This wonderfully creamy vegan potato salad with a twist will brighten up any summer meal. It tastes so decadent you’d never know it was healthy or vegan!
- 1-½ cup Sweet potatoes (about 1 large) cut into bite-size pieces
- 2 cups Regular potatoes (about 4-5 medium sized potatoes) cut into similar sized cubes
- 2 bunches Fresh or frozen green beans, cut into 2 or 3 pieces
- ¼ whole Red onion, sliced as thinly as possible
- 3 whole Large pickles (dill pickles)
- FOR THE VEGAN MAYO:
- 2 tablespoons (in heap) Soy yogurt
- 1 teaspoon (small) sweet mustard (mine has different spices including turmeric)

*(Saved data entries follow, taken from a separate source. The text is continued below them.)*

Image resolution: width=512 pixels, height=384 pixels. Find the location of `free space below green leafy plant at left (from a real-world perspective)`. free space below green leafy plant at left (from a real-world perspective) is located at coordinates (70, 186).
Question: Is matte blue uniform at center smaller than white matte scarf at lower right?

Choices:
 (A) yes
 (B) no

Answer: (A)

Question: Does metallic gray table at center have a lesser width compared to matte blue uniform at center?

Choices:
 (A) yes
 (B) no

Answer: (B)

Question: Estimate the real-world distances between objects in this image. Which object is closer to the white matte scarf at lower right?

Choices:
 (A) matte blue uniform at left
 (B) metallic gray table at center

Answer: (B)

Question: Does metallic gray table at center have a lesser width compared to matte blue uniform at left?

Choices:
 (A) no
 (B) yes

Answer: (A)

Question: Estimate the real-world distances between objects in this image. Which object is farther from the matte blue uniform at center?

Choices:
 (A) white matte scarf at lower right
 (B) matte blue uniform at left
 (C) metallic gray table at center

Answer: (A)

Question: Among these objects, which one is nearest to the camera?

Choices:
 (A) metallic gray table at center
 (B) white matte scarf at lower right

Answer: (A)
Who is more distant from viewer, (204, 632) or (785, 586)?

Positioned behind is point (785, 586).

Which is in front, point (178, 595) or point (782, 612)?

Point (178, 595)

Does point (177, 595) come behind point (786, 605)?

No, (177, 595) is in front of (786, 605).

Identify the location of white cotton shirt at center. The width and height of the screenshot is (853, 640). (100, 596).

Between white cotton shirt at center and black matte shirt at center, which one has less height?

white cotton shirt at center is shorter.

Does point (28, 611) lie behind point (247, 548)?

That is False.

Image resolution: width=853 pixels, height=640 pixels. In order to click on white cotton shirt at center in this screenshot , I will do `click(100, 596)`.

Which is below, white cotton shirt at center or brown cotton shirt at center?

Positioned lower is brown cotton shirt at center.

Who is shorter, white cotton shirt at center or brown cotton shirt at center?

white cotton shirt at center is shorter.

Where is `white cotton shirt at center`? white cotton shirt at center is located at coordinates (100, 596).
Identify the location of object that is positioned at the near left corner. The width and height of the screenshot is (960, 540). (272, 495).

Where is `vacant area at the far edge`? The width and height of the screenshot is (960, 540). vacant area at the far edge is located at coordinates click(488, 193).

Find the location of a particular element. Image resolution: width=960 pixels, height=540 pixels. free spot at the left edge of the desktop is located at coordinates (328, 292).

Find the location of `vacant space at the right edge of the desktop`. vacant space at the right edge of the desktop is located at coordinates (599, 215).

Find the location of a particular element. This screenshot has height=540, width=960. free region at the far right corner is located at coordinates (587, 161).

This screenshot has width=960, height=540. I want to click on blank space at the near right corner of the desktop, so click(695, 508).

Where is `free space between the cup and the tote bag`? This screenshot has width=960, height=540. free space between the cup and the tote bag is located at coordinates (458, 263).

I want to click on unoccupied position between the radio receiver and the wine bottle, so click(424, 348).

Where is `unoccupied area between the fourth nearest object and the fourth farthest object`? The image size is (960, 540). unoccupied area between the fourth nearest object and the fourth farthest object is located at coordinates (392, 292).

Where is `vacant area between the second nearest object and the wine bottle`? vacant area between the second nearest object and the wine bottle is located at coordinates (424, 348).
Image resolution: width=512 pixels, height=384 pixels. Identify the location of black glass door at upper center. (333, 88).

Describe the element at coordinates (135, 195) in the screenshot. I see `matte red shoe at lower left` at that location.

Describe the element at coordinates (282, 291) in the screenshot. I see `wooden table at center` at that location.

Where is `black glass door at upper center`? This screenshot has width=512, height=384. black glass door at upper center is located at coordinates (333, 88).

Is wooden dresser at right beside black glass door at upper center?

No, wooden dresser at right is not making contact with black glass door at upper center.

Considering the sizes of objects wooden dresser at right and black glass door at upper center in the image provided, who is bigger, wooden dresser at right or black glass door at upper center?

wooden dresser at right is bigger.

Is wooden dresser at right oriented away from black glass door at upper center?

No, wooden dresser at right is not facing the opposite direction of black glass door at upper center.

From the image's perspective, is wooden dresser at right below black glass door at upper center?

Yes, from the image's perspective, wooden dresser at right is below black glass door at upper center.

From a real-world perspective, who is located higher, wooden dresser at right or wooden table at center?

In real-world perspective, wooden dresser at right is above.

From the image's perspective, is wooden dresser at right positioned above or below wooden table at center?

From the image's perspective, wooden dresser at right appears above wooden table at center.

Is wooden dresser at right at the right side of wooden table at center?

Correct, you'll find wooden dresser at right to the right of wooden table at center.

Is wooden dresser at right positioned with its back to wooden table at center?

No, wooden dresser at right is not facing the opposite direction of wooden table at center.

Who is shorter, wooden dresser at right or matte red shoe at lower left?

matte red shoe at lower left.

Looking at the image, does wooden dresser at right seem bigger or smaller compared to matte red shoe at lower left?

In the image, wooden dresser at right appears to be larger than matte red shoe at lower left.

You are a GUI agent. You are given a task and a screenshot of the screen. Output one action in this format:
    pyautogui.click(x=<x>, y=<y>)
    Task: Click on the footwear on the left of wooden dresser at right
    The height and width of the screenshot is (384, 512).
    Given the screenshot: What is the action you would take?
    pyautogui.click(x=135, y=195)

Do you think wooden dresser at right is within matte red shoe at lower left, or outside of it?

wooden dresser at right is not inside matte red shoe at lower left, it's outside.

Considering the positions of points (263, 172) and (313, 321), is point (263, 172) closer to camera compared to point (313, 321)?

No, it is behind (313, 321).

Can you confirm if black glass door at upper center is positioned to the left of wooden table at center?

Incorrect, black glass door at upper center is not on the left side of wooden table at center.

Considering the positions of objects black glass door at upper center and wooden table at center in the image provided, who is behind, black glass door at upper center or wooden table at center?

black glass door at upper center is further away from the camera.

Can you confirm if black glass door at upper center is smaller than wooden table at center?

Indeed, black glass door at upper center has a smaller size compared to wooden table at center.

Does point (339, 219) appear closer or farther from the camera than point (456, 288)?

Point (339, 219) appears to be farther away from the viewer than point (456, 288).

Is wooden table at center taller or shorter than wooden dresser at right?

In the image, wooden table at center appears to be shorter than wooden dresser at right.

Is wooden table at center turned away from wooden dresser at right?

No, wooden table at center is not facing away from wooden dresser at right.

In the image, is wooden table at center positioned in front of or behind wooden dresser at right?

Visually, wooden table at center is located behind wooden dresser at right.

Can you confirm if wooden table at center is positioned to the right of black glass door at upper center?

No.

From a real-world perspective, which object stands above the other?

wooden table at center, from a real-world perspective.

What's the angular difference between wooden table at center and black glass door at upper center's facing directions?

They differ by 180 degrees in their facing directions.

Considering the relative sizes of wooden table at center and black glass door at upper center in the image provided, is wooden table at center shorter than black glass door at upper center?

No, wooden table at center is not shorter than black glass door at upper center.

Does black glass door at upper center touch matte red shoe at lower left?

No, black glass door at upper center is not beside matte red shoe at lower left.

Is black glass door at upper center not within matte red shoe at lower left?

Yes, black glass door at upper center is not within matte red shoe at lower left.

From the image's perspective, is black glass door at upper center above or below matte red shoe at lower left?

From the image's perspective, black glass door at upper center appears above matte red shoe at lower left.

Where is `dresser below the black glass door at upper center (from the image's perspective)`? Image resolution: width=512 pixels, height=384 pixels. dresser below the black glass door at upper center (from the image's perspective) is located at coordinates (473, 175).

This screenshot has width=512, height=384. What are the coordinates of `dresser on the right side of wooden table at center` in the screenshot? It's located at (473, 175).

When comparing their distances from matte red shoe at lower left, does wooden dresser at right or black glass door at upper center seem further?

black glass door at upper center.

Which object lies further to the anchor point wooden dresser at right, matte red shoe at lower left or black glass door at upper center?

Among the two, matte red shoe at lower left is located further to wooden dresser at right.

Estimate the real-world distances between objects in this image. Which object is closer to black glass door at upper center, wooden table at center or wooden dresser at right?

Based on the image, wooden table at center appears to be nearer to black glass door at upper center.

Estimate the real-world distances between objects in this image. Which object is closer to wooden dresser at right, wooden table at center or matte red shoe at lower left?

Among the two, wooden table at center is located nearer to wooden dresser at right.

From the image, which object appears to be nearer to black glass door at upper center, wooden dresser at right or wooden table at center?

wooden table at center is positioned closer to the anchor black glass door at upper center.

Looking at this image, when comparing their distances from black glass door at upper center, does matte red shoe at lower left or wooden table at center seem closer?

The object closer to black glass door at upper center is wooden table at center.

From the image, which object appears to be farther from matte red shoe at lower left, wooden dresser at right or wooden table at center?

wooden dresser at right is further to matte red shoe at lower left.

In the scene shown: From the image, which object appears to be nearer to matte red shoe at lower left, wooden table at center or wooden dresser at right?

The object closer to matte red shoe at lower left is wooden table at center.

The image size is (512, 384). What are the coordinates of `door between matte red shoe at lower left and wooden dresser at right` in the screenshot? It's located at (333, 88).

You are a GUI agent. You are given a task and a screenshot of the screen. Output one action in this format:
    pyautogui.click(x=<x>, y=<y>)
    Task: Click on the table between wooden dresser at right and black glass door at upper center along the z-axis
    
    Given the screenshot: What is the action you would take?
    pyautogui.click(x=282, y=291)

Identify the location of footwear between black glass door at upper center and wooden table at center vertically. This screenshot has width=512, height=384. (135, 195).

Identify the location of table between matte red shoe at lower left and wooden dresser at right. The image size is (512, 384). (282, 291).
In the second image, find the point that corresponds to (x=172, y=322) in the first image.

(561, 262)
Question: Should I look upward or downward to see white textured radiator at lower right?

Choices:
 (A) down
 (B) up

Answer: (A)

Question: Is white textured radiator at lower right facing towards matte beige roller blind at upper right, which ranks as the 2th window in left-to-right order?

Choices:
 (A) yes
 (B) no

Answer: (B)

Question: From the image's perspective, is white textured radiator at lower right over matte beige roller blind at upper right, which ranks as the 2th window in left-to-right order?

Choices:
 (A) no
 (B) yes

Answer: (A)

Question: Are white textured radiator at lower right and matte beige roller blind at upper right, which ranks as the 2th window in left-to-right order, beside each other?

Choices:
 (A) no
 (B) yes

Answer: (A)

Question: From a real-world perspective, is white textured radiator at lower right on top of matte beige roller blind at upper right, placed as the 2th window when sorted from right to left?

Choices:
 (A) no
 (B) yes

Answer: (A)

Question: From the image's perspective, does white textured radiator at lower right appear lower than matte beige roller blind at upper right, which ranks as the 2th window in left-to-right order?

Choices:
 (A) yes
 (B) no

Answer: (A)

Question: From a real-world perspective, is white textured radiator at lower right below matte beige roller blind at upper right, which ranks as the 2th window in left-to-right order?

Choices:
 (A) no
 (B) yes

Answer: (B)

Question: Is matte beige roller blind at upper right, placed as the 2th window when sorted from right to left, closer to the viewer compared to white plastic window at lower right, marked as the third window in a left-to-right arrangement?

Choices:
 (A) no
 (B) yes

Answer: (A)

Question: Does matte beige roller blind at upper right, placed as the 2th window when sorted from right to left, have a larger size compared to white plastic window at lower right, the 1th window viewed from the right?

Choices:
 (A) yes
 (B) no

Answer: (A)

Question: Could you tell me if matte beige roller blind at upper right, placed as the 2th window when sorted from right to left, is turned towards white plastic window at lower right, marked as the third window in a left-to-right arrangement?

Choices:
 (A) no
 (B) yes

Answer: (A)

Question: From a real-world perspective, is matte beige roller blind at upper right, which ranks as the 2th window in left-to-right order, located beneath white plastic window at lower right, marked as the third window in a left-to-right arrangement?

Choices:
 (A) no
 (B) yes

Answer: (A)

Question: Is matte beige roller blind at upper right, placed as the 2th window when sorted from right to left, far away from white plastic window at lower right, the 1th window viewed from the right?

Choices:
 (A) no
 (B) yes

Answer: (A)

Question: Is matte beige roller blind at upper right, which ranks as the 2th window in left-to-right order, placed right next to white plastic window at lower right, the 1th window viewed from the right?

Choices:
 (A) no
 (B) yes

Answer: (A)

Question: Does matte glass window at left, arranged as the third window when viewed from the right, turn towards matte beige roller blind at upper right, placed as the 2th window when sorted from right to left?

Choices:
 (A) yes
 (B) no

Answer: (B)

- 2 teaspoons apple cider vinegar
- ⅓ teaspoons Salt
- Freshly ground black pepper, to taste
In a large pot of boiling salted water, add the potato pieces. After about 5 minutes, add the sweet potatoes. Sweet potatoes generally don’t take as long as regular potatoes. Another thing you can do is cut sweet potatoes a little larger than regular potatoes and throw everything in at once.
Meanwhile, lightly steam or boil the green beans for about 6 minutes if fresh, or a little less if frozen. You want them to still have a little crunch to them. Once cooked, drain and immediately run the green beans under cold water to stop the cooking and retain the bright green color of the beans.
Once the potatoes and sweet potatoes can easily be pierced with a sharp knife, remove them from the baking sheet and drain them.
Add potatoes, sweet potatoes and green beans to a bowl. Add the chopped onion (if you have a mandoline, now is the time to use it!).
Cut pickles (or gherkins) in half lengthwise then slice before adding to the bowl.
To make the vegan mayonnaise, just combine all the ingredients. Add mayonnaise to the salad, mix it. Make sure everything is well coated but be delicate!
Refrigerate at least 1 hour before serving. This salad will keep for several days in the refrigerator, which makes it ideal for meal prep!